Extract
[Start of Attachment]
The Venetians did not move in unopposed, however, and it took them some
time before they were able to crush the armed resistance they encountered in
various parts of the country. They first occupied major towns, from which they
mounted military expeditions into the surrounding territory. At the end of
1443, their navy invaded littoral Poljica, and the following January the
neighbouring town of Omiš, one of the last remaining free strongholds,
surrendered to their forces. This placed Poljica in an impossible position,
and, after much heart-searching, the Poljica's leaders decided they had no
option but to agree to accept Venetian suzerainty in exchange for a recognition
of their ancient privileges. A deal to this effect was struck in Split on 29
January 1444, and was officially approved, with minor alterations, by the doge
on March 3rd. It is generally believed that the oldest surviving manuscript of the
Statute of Poljica was prepared specifically for the purpose of these
negotiations, although this cannot be established with certainty.[21]
The relations with Venice, initially, were extremely uneasy with the
Poljicans jealously guarding their internal autonomy, and looking for possible
alternatives to the Venetian connection. However, with the Turkish menace
drawing ever nearer, the Poljicans found themselves increasingly relying on
Venice, both for arms supplies and such protection as the Venetian diplomacy
was able to afford them. A major Turkish detachment crossed the river Cetina
into Poljica for the first time in 1500, taking one hundred and fifty people
prisoner. From then on incursions and acme clashes were a daily occurrence.
Often Poljicans were forced to fight beyond their borders, chiefly but not
exclusively in surrounding Dalmatian and Bosnian districts, as part of the
Venetian troupe to which they were obliged by treaty to contribute five hundred
men.
UNDER TURKISH SUZERAINTY
However, as the military situation deteriorated, it soon became obvious
that Venice was unable to offer any effective protection and the Poljicans came
reluctantly to the conclusion that the only way to save their country from
total destruction and secure some semblance of peace was to place themselves
formally under Turkish suzerainty. It was a traumatic change of policy, which,
as it turned out, did not produce the results they had hoped for. Very little
is known about the actual negotiations they conducted with Turkish
representatives, or the contents of the final treaty. However, from a report
submitted to the Venetian Senate by the prince of Split in February 1514, it
transpires that by that time the Poljicans had already agreed terms with the
Turks, involving, among other unspecified, conditions, a payment of an annual
tribute. In return the Turkish Sultan apparently gave orders to his military
commanders in the area to treat with civility his newly acquired subjects.[22]
The agreement never worked, and for the next two hundred odd years
Poljica led a precarious existence, often fighting at the edge of extinction.
[End of Attachment]
Problem to solve
In the text on Poljica's history, how many men were the Poljicans obliged by treaty to contribute to the Venetian troupe?

Material provided
[Start of Attachment]
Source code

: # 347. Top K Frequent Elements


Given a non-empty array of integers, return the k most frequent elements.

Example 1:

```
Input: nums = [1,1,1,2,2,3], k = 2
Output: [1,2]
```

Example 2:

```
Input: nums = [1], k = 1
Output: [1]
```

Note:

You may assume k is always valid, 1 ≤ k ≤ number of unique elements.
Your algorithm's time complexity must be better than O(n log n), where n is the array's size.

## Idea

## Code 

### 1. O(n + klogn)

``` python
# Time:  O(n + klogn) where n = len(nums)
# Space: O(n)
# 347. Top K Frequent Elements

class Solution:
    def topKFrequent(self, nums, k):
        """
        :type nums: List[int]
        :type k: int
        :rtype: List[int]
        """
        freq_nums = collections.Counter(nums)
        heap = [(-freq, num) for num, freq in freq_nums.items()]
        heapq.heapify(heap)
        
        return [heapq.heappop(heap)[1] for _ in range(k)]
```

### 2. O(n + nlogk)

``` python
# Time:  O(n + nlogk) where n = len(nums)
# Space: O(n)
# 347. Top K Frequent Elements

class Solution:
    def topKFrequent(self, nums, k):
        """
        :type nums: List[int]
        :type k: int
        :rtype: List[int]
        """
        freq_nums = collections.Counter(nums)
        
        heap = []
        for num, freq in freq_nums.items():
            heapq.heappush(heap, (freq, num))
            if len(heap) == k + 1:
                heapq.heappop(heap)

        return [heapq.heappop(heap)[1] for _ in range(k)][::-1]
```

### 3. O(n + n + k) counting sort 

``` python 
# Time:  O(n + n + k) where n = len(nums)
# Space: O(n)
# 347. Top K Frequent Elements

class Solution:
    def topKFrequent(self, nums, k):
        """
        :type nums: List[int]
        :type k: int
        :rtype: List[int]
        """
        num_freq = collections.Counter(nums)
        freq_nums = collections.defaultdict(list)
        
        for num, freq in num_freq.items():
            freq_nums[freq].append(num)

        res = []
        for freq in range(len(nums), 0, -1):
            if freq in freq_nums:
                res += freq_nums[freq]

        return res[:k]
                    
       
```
[End of Attachment]
Solution for this task
Five hundred men.